US President Barack Obama has encouraged Morocco to join the International Institute for Justice and the Rule of Law, which will be based in Malta.
At a meeting between the US President and Morocco’s King Mohammed VI on Friday, both leaders stressed Morocco’s importance as a platform for investment in Africa and pledged to continue their efforts to promote economic growth, human development and stability in the region.
They also pledged to enhance counter-terrorism and non-proliferation cooperation, as well as efforts to “bolster democratic criminal justice institutions and to counter the threat of violent extremism in the region,” according to a joint statement issued after the meeting.
During the meeting, President Obama encouraged Morocco to join the United States in founding the International Institute for Justice and the Rule of Law in Malta, in a bid to train a new generation of criminal justice officials across North, West and East Africa to address counter terrorism and related security challenges.
At the end of September, the US embassy in Malta had said that during the fourth ministerial meeting of the Global Counter Terrorism Forum (GCTF) in New York, Secretary John Kerry announced that the International Institute on Justice and the Rule of Law would be established in Malta and would begin operations in 2014.

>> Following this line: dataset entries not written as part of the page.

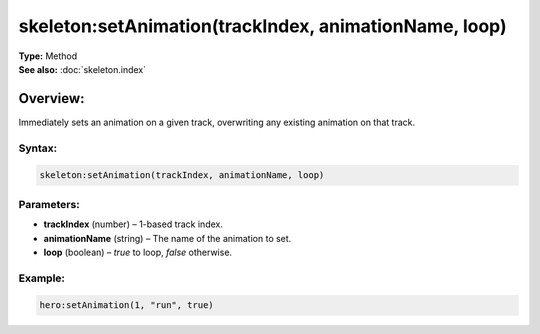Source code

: ===================================
skeleton:setAnimation(trackIndex, animationName, loop)
===================================

| **Type:** Method
| **See also:** :doc:`skeleton.index`

Overview:
.........
Immediately sets an animation on a given track, overwriting any existing animation on that track.

Syntax:
--------
.. code-block:: lua

   skeleton:setAnimation(trackIndex, animationName, loop)

Parameters:
-----------
- **trackIndex** (number) – 1-based track index.
- **animationName** (string) – The name of the animation to set.
- **loop** (boolean) – `true` to loop, `false` otherwise.

Example:
--------
.. code-block:: lua

   hero:setAnimation(1, "run", true)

“The United States, working closely with a number of international partners, including the European Union, Switzerland, Germany, the UK, France, Turkey, and The Netherlands, has been actively involved in developing the Institute’s mandate, structure, and curriculum.
“Given its geographical location and political orientation, Malta offers an ideal location to establish this new center and the United States is grateful for the Government of Malta’s willingness to host the Institute,” the embassy said.

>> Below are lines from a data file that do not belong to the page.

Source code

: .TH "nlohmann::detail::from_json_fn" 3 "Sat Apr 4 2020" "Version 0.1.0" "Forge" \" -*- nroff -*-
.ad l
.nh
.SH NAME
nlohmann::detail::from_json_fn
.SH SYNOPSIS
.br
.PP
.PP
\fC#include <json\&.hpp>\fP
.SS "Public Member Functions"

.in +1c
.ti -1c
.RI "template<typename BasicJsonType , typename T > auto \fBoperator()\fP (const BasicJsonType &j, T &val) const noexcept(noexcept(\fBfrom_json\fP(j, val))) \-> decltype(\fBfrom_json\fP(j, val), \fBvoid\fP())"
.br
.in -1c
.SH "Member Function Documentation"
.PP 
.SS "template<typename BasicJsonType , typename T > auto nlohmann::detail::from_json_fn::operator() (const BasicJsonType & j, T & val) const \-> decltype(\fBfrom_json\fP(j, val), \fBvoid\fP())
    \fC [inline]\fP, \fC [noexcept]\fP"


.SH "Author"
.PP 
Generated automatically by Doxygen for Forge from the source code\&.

The embassy said that once established, it will serve as a training center dedicated to strengthening criminal justice and other rule of law institutions, promoting regional judicial and police cooperation, and fostering regional criminal justice practitioner networks to allow countries to provide justice, security, and liberty to their citizens, based on the respect for human rights and the rule of law.
It will focus its training initially on interested countries in North, West, and East Africa, paying particular attention to training officials in countries in transition.
It will provide parliamentarians, police, prosecutors, judges, prison officials, and other relevant criminal justice officials with rule of law-based training on the development and use of policies, good practices, and procedures so countries are more capable of safeguarding the security of their citizens from transnational threats such as terrorism.
The training delivered at the Institute will be grounded in respect for human rights and fundamental freedoms and support the implementation of the United Nations Global Counter Terrorism Strategy, in particular Pillar IV of its Plan of Action, which underscores the critical role that an effective and rule of law-based national criminal justice system plays in ensuring that terrorists and their supporters are brought to justice in a manner that respects human rights.